【转载】谷歌集群数据分析 clusterdata-2011-2

原文地址：

https://www.twblogs.net/a/5c2dc304bd9eee35b21c418b/zh-cn

------------------------------------------------------------------------------------------------

本篇主要是解析数据集clusterdata-2011-2

by ——https://github.com/google/cluster-data

dataset的说明文档：https://drive.google.com/file/d/0B5g07T_gRDg9Z0lsSTEtTWtpOW8/view

数据集描述：The clusterdata-2011-2 trace represents 29 day's worth of cell information from May 2011, on a cluster of about 12.5k machines.

将csv文件导入到MySQL中的各表信息如下：（表结构在末尾）

job event表：

row1672923 286.86 MB (300,795,688)

index：jobid，btree 35.56 MB (37,285,888)

machine events表：

row：37780 2.99 MB (3,138,540)

machine attribute：

row：10748566 1.09 GB (1,175,642,124)

task constrains：

row：28485619 2.95 GB (3,163,127,240)

task usage：

row：1232799308 182.55 GB (196,015,089,972)

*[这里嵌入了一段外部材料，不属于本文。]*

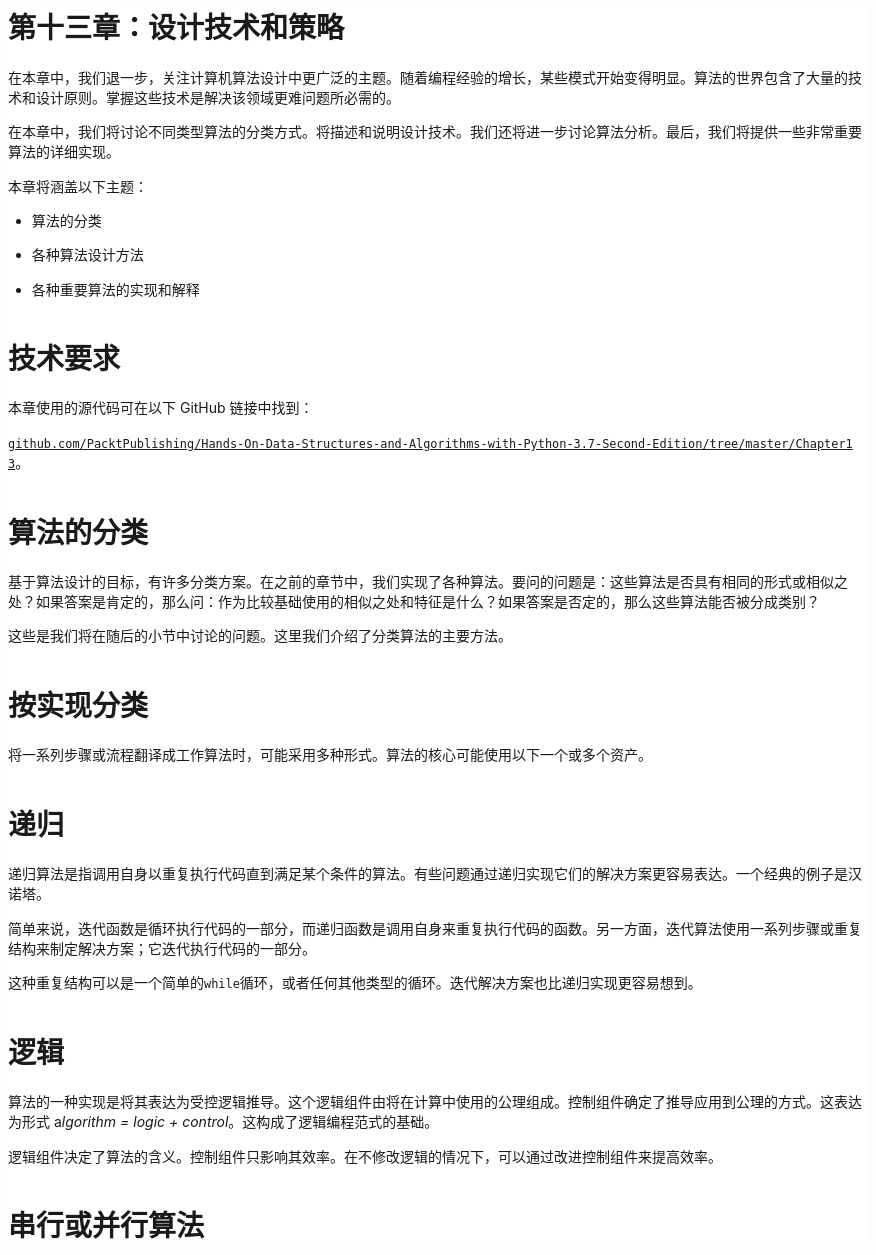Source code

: # 第十三章：设计技术和策略

在本章中，我们退一步，关注计算机算法设计中更广泛的主题。随着编程经验的增长，某些模式开始变得明显。算法的世界包含了大量的技术和设计原则。掌握这些技术是解决该领域更难问题所必需的。

在本章中，我们将讨论不同类型算法的分类方式。将描述和说明设计技术。我们还将进一步讨论算法分析。最后，我们将提供一些非常重要算法的详细实现。

本章将涵盖以下主题：

+   算法的分类

+   各种算法设计方法

+   各种重要算法的实现和解释

# 技术要求

本章使用的源代码可在以下 GitHub 链接中找到：

[`github.com/PacktPublishing/Hands-On-Data-Structures-and-Algorithms-with-Python-3.7-Second-Edition/tree/master/Chapter13`](https://github.com/PacktPublishing/Hands-On-Data-Structures-and-Algorithms-with-Python-3.7-Second-Edition/tree/master/Chapter13)。

# 算法的分类

基于算法设计的目标，有许多分类方案。在之前的章节中，我们实现了各种算法。要问的问题是：这些算法是否具有相同的形式或相似之处？如果答案是肯定的，那么问：作为比较基础使用的相似之处和特征是什么？如果答案是否定的，那么这些算法能否被分成类别？

这些是我们将在随后的小节中讨论的问题。这里我们介绍了分类算法的主要方法。

# 按实现分类

将一系列步骤或流程翻译成工作算法时，可能采用多种形式。算法的核心可能使用以下一个或多个资产。

# 递归

递归算法是指调用自身以重复执行代码直到满足某个条件的算法。有些问题通过递归实现它们的解决方案更容易表达。一个经典的例子是汉诺塔。

简单来说，迭代函数是循环执行代码的一部分，而递归函数是调用自身来重复执行代码的函数。另一方面，迭代算法使用一系列步骤或重复结构来制定解决方案；它迭代执行代码的一部分。

这种重复结构可以是一个简单的`while`循环，或者任何其他类型的循环。迭代解决方案也比递归实现更容易想到。

# 逻辑

算法的一种实现是将其表达为受控逻辑推导。这个逻辑组件由将在计算中使用的公理组成。控制组件确定了推导应用到公理的方式。这表达为形式 a*lgorithm = logic + control*。这构成了逻辑编程范式的基础。

逻辑组件决定了算法的含义。控制组件只影响其效率。在不修改逻辑的情况下，可以通过改进控制组件来提高效率。

# 串行或并行算法
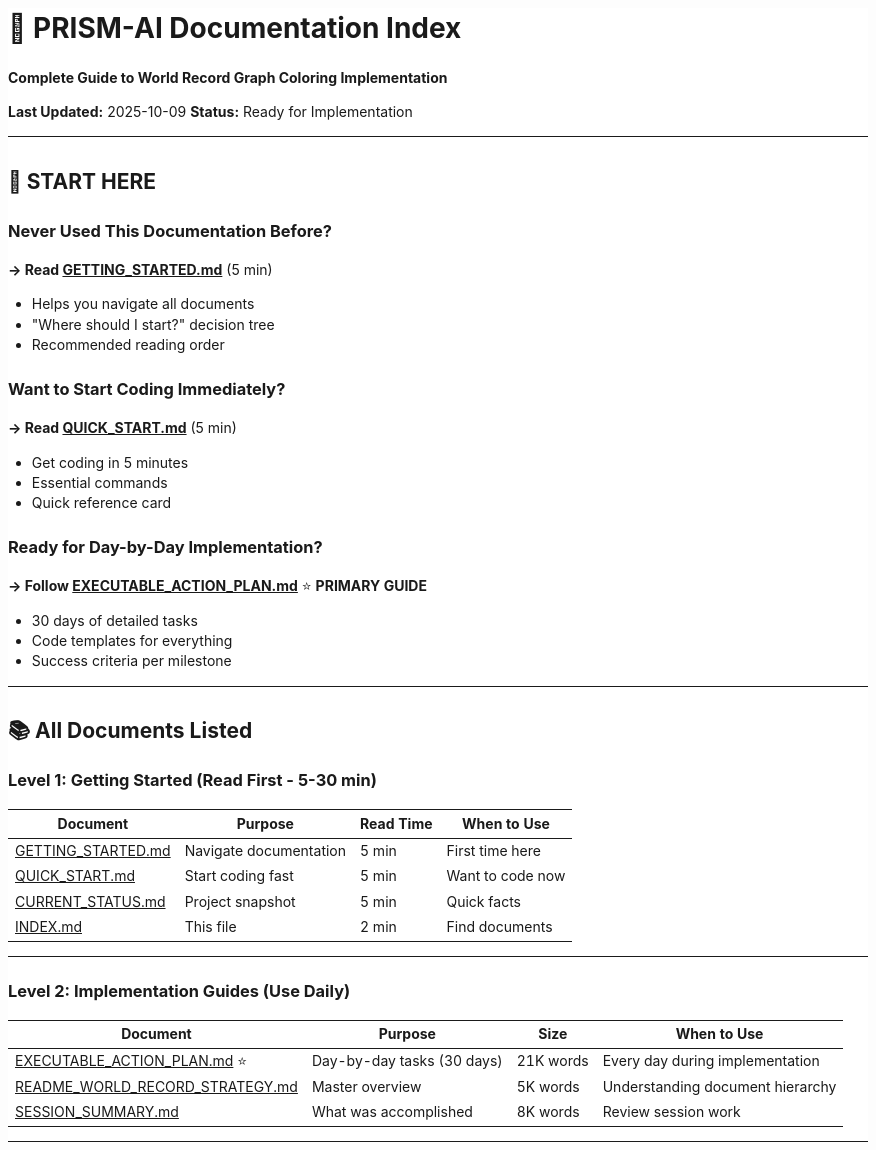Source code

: # 📑 PRISM-AI Documentation Index
**Complete Guide to World Record Graph Coloring Implementation**

**Last Updated:** 2025-10-09
**Status:** Ready for Implementation

---

## 🚀 START HERE

### **Never Used This Documentation Before?**
**→ Read [GETTING_STARTED.md](./GETTING_STARTED.md)** (5 min)
- Helps you navigate all documents
- "Where should I start?" decision tree
- Recommended reading order

### **Want to Start Coding Immediately?**
**→ Read [QUICK_START.md](./QUICK_START.md)** (5 min)
- Get coding in 5 minutes
- Essential commands
- Quick reference card

### **Ready for Day-by-Day Implementation?**
**→ Follow [EXECUTABLE_ACTION_PLAN.md](./EXECUTABLE_ACTION_PLAN.md)** ⭐ **PRIMARY GUIDE**
- 30 days of detailed tasks
- Code templates for everything
- Success criteria per milestone

---

## 📚 All Documents Listed

### **Level 1: Getting Started** (Read First - 5-30 min)

| Document | Purpose | Read Time | When to Use |
|----------|---------|-----------|-------------|
| [GETTING_STARTED.md](./GETTING_STARTED.md) | Navigate documentation | 5 min | First time here |
| [QUICK_START.md](./QUICK_START.md) | Start coding fast | 5 min | Want to code now |
| [CURRENT_STATUS.md](./CURRENT_STATUS.md) | Project snapshot | 5 min | Quick facts |
| [INDEX.md](./INDEX.md) | This file | 2 min | Find documents |

---

### **Level 2: Implementation Guides** (Use Daily)

| Document | Purpose | Size | When to Use |
|----------|---------|------|-------------|
| [EXECUTABLE_ACTION_PLAN.md](./EXECUTABLE_ACTION_PLAN.md) ⭐ | Day-by-day tasks (30 days) | 21K words | Every day during implementation |
| [README_WORLD_RECORD_STRATEGY.md](./README_WORLD_RECORD_STRATEGY.md) | Master overview | 5K words | Understanding document hierarchy |
| [SESSION_SUMMARY.md](./SESSION_SUMMARY.md) | What was accomplished | 8K words | Review session work |

---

index：69.61 GB (74,743,799,808)

machineid（btree） jobid（btree）

task event：（导入数据有点问题，正在处理）

row：144648292 12.76 GB (13,700,652,148)

index： 6.90 GB (7,414,187,008)

machineid，jobid，username

explain part1:字段

explain part2:表格

part1.字段

一个job包含多个task，每一个task表示一个Linux项目，可能有多个进程。

timestamp：以微秒为单位，在日志开始前600s开始计时（如20s开始的时间为620s）

0时刻的记录代表在日志记录之前发生的事件，因为作业可能在日志记录之前被提交。

2的63次方-1的时间为日志记录结束之后的事件。

job和machine的ID不会被复用，可以当作唯一表识。（machineID重复可能是由于一个机器被移除集群后又重新加了进来，jobID重复可能是一个job被停止然后配置重新启动）

user和job的name被hash了，为了保密以及测试时相同。

machine event type：0.add 1.remove 2.update

job和task的event type：0.submit 1.schedule 2.evict 3.fail 4.kill 5.finish 6.lost 7.update_pending 8.update_running

priority：0为最低的

infrastructure (11)—this is the highest (most entitled to get resources) priority in the trace and accounts for most of the recorded disk I/O, so we speculate it includes some storage services;
monitoring (10)
normal production (9)—this is the lowest (and most occupied) of the priorities labeled ‘production’. The trace providers indicate that jobs at this priority and higher which are latency-sensitive should not be “evicted due to over-allocation of machine resources” .
other (2-8) — we speculate that these priorities are dominated by batch jobs;
gratis (free) (0-1) — the trace providers indicate that resources used by tasks at these priorities are generally not charged.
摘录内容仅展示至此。